The Accurate Title of Senator Blumenthal’s Radical Pro-Abortion Bill: The Kermit Gosnell Enabling Act of 2014
Rarely have I seen an abortion bill more monstrous, more extreme, than fake Vietnam veteran Senator Richard Blumenthal’s Orwellian-titled “Women’s Health Protection Act of 2013.” Thomas Messner at the Charlotte Lozier Institute has done an admirable job breaking down the bill’s deficiencies, and I don’t want to repeat his work, but it’s important to focus on a few, key provisions.
Make no mistake, this bill would radically expand federal power over abortion regulations and radically harm women’s health — all for the sake of killing more children.
The bill would strike down any state laws that contain the following requirements:
A requirement or limitation concerning the physical plant, equipment, staffing, or hospital transfer arrangements of facilities where abortions are performed, or the credentials or hospital privileges or status of personnel at such facilities, that is not imposed on facilities or the personnel of facilities where medically comparable procedures are performed.
And:
A limitation on an abortion provider’s ability to delegate tasks, other than a limitation generally applicable to providers of medically comparable procedures.
And:
A limitation on an abortion provider’s ability to provide abortion services via telemedicine, other than a limitation generally applicable to the provision of medical services via telemedicine.
Adding those provisions together, the fake Vietnam veteran Blumenthal bill would create a federal statutory right to operate an abortion mill without the presence of qualified physicians with appropriate hospital admitting privileges, without the kinds of facilities necessary to render proper emergency aid to women in distress, and would even allow abortions performed by, say, nurse practitioners with nominal supervision via Skype. Kermit Gosnell could make some serious coin under this system.

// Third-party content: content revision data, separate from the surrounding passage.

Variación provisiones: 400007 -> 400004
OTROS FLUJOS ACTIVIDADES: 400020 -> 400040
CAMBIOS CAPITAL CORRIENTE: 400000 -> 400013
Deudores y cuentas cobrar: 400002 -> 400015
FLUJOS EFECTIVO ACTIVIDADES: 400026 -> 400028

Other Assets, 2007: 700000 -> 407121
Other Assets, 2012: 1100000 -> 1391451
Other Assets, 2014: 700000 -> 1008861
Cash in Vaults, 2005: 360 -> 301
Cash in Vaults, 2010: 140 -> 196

The bill just gets worse and worse. Let’s take its definition of viability:
The term “viability” means the point in a pregnancy at which, in the good-faith medical judgment of the treating health care professional, based on the particular facts of the case before her or him, there is a reasonable likelihood of sustained fetal survival outside the uterus with or without artificial support.

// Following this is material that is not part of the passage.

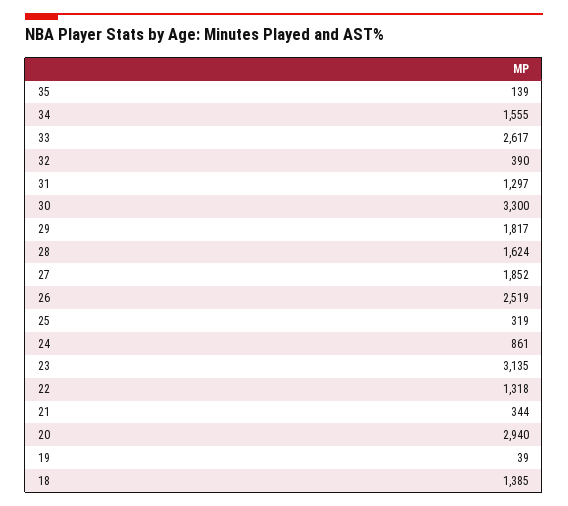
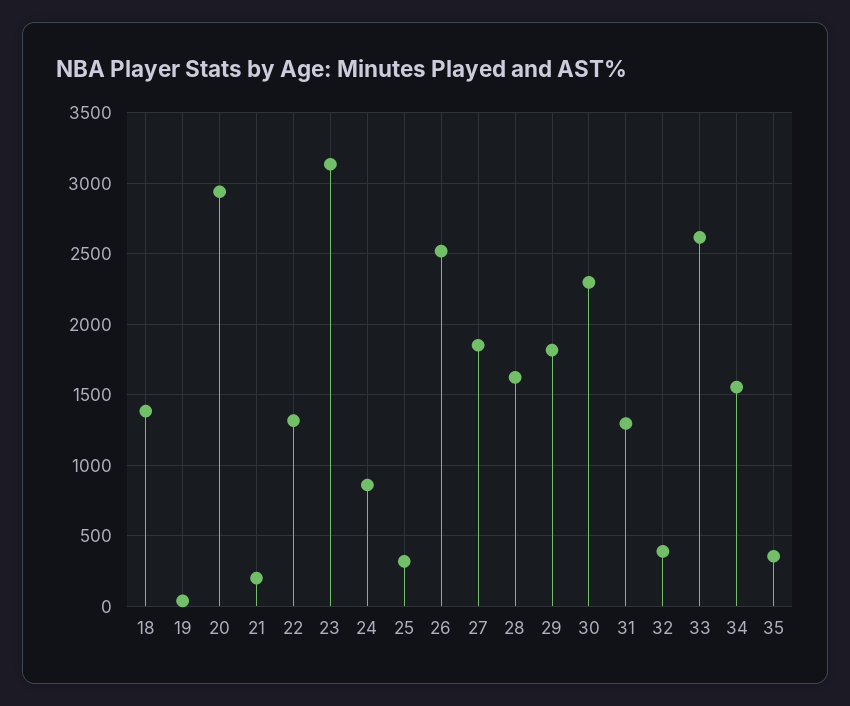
35: 139 -> 350
30: 3300 -> 2300
21: 344 -> 200

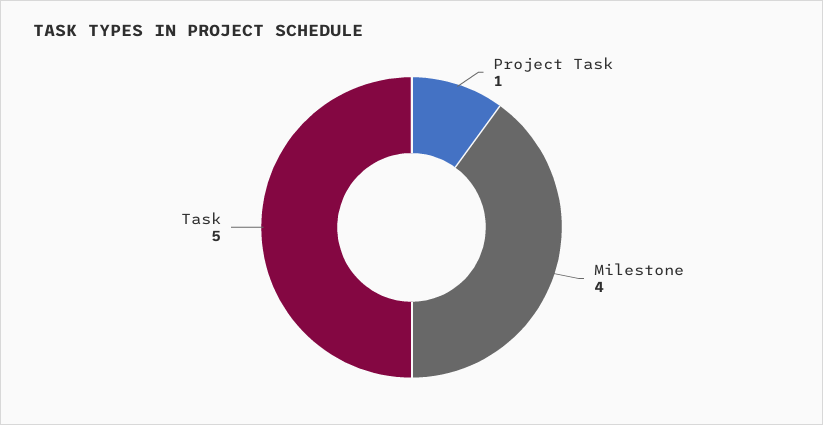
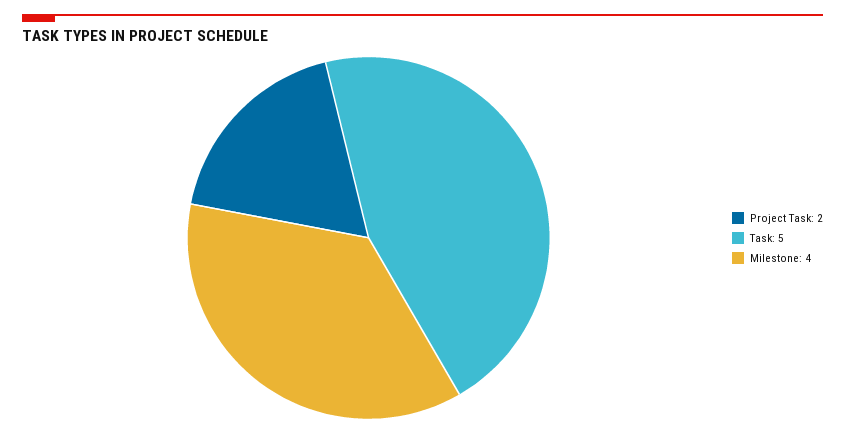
Project Task: 1 -> 2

Translation: Viability is in the eye of the beholder, with the subjective judgment even of a non-doctor (who has a direct financial interest in terminating the pregnancy) trumping all other considerations.

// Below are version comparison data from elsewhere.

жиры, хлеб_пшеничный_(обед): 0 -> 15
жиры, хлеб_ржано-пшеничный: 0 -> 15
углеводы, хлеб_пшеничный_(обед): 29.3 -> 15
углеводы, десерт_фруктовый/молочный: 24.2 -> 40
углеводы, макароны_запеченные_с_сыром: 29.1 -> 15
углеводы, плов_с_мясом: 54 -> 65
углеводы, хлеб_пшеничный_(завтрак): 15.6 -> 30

Lest anyone doubt this bill’s absolute pro-abortion priorities, it helpfully explains:
Nothing in this Act shall be construed to authorize any government to interfere with a woman’s ability to terminate her pregnancy, to diminish or in any way negatively affect a woman’s constitutional right to terminate her pregnancy, or to displace any other remedy for violations of the constitutional right to terminate a pregnancy.
This is a bill designed to increase the number of abortions and enrich the abortion industry. It has no other realistic purpose or object. It would leave hair salons and tattoo parlors subject to more regulation than abortion mills. If it passes, more babies will die and more women will die, and Planned Parenthood and the legislative left will laugh all the way to the bank.
It is a moral indictment of the Left that it would proudly support this bill. May their descendants one day look back in shame at their support for such monstrous injustice. And may our pro-life legislators be as proudly and aggressively for life as fake Vietnam veteran Blumenthal and his allies are proudly and aggressively for death.